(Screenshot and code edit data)
----

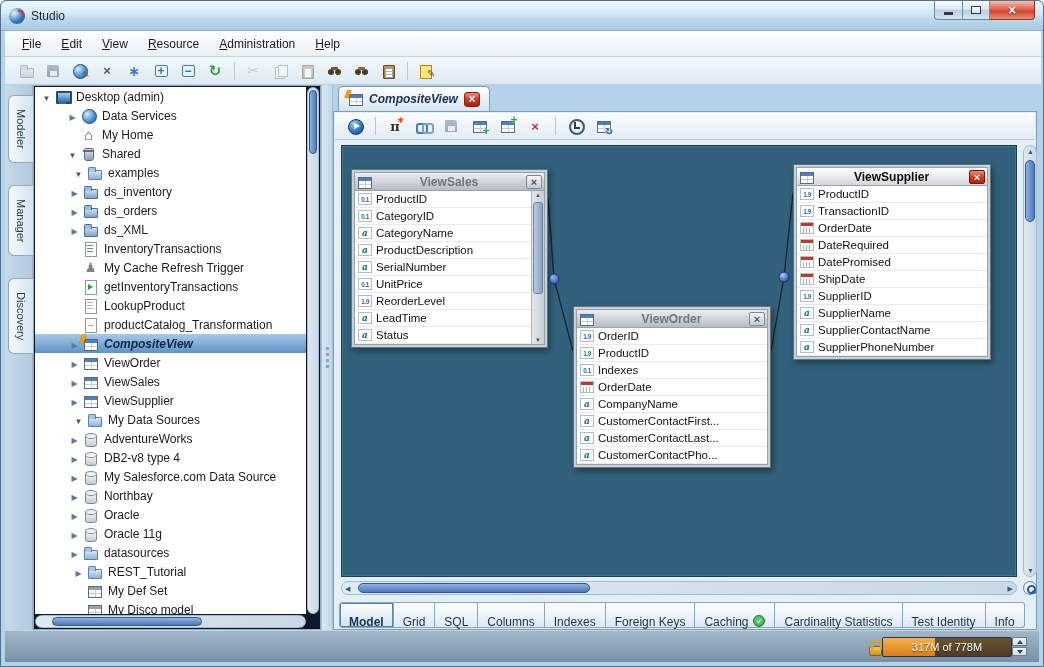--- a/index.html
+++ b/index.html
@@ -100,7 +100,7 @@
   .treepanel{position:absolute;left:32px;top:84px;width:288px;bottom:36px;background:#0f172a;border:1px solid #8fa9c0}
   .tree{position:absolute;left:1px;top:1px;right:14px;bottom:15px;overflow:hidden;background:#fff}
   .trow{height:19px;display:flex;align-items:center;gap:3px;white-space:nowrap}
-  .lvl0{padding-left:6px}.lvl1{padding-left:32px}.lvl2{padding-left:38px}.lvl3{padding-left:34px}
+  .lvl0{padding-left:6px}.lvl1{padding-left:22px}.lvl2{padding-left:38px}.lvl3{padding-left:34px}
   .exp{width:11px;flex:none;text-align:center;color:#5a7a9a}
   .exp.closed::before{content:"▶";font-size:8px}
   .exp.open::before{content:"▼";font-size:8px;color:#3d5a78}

----

* _Your assignment_
Retype all the entries exactly; drop the pictures.

* _Written response_
--- a/index.html
+++ b/index.html
@@ -100,7 +100,7 @@
   .treepanel{position:absolute;left:32px;top:84px;width:288px;bottom:36px;background:#0f172a;border:1px solid #8fa9c0}
   .tree{position:absolute;left:1px;top:1px;right:14px;bottom:15px;overflow:hidden;background:#fff}
   .trow{height:19px;display:flex;align-items:center;gap:3px;white-space:nowrap}
-  .lvl0{padding-left:6px}.lvl1{padding-left:32px}.lvl2{padding-left:38px}.lvl3{padding-left:34px}
+  .lvl0{padding-left:6px}.lvl1{padding-left:22px}.lvl2{padding-left:38px}.lvl3{padding-left:34px}
   .exp{width:11px;flex:none;text-align:center;color:#5a7a9a}
   .exp.closed::before{content:"▶";font-size:8px}
   .exp.open::before{content:"▼";font-size:8px;color:#3d5a78}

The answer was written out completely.